18. Нищий или ее падение

Максим Москва
     Силы ее были на исходе. Оставался последний грош от военной зарплаты без вести пропавшего Ивана Яковлевича.
     И, наконец, настало время, когда она взяла из тумбочки этот жалкий последний военный грош и пошла в магазин за молоком и хлебом. И, как всегда, мало обращала внимания на значительные взгляды попутных случайных прохожих.
      «Подайте, ради бога», - увидела она протянутую грязную руку нищего, сидящего в мутной луже на обочине.
     Она остановилась.
     «Мы сами не ученые, наук не знаем, не научились ничему, кроме как в школьных туалетах писать нехорошие буквы. Из трудовых навыков имеем только окурки собирать вокруг отхожих мест. Вот и трудоустроиться не можем по жизни. Да еще из уроков физкультуры сбегали постоянно. Вот и потерял я здоровье.

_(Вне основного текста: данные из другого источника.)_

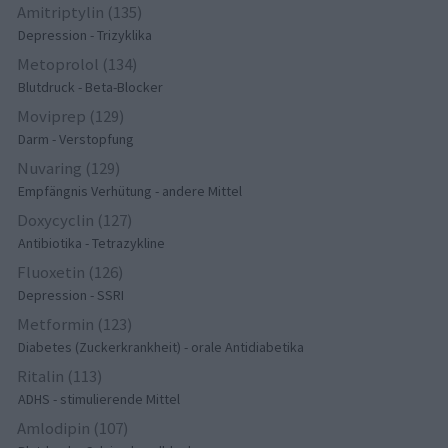
Amitriptylin (135)
Depression - Trizyklika
Metoprolol (134)
Blutdruck - Beta-Blocker
Moviprep (129)
Darm - Verstopfung
Nuvaring (129)
Empfängnis Verhütung - andere Mittel
Doxycyclin (127)
Antibiotika - Tetrazykline
Fluoxetin (126)
Depression - SSRI
Metformin (123)
Diabetes (Zuckerkrankheit) - orale Antidiabetika
Ritalin (113)
ADHS - stimulierende Mittel
Amlodipin (107)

И теперь инвалидность мне дали – импотенция с почти сорокалетним стажем, - жалобно продолжал повествовать нищий нехитрую свою житейскую историю, видя ее редкое колебание. – Подайте Христа ради, добрая женщина!»
     Нищий, видя, что она остановилась и, вроде бы, прониклась, продолжая развивать свой профессиональный успех, вдруг воскликнул радостно:
     «Да я вас, кажется, знаю! Видел вас в детстве, когда вы соседним двором проходили!».

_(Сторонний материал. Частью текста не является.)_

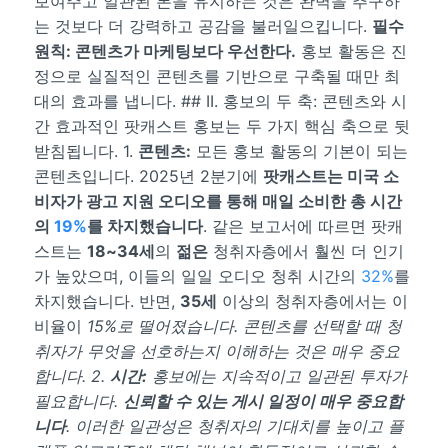
보여주고 일관된 톤을 유지하는 것은 완벽을 추구하
는 것보다 더 강력하고 공감을 불러일으킵니다.
필수
원칙: 콘텐츠가 마케팅보다 우선한다.
홍보 활동은 진
정으로 실질적인 콘텐츠를 기반으로 구축될 때만 최
대의 효과를 냅니다. ## II. 홍보의 두 축: 콘텐츠와 시
간 효과적인 팟캐스트 홍보는 두 가지 핵심 축으로 뒷
받침됩니다. 1.
콘텐츠:
모든 홍보 활동의 기본이 되는
콘텐츠입니다. 2025년 2분기에
팟캐스트는 미국 소
비자가 광고 지원 오디오를 통해 매일 소비한 총 시간
의
19%
를 차지했습니다
. 같은 보고서에 따르면 팟캐
스트는
18~34세
의
젊은
청취자층에서 훨씬 더 인기
가 높았으며, 이들의 일일 오디오 청취 시간의
32%
를
차지했습니다. 반면,
35세
이상의 청취자층에서는 이
비율이
15%
로 떨어졌습니다. 콘텐츠를 선택할 때 청
취자가 무엇을 선호하는지 이해하는 것은 매우 중요
합니다. 2.
시간:
홍보에는 지속적이고 일관된 투자가
필요합니다.
신뢰할 수 있는 게시 일정이 매우 중요합
니다
. 이러한 일관성은 청취자의 기대치를 높이고 플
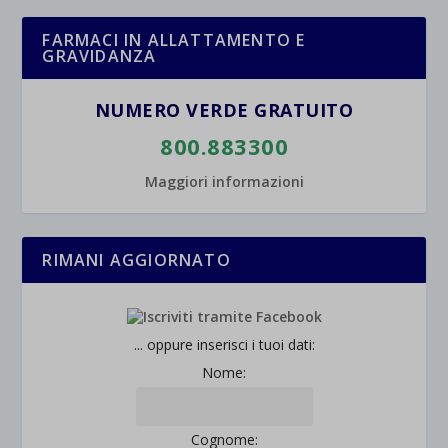
FARMACI IN ALLATTAMENTO E
GRAVIDANZA
NUMERO VERDE GRATUITO
800.883300
Maggiori informazioni
RIMANI AGGIORNATO
... oppure inserisci i tuoi dati:
Nome:
Cognome:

     Она бросила последний грош грязному нищему и пошла обратно домой.
     Нищий, работавший когда-то также клоуном, как и отец Ивана Яковлевича, но только не в дорогом столичном цирке на Цветном Бульваре, а в провинциальном, самом захолустном и дешевом развлекательном заведении, воспринял это как знак небес. Он поднялся, взял весь свой реквизит – дешевые выходки и карточную колоду с двумя коронными картами, на которых были изображены трогательные детские лица - и пошел за ней.
     «Давайте снова познакомимся» - он уже превратился в ухаживающего франта.
     «Мне некогда, у меня семья» - бросила она.
     «У меня тоже семья» - и показывая серьезность своих намерений, он достал игральные карты и начал их перебрасывать перед собой - колоду с двумя коронными картами, на которых были изображены трогательные детские личики.
     Она молча пошла дальше. Но в глазах ее остались два трогательных детских личика.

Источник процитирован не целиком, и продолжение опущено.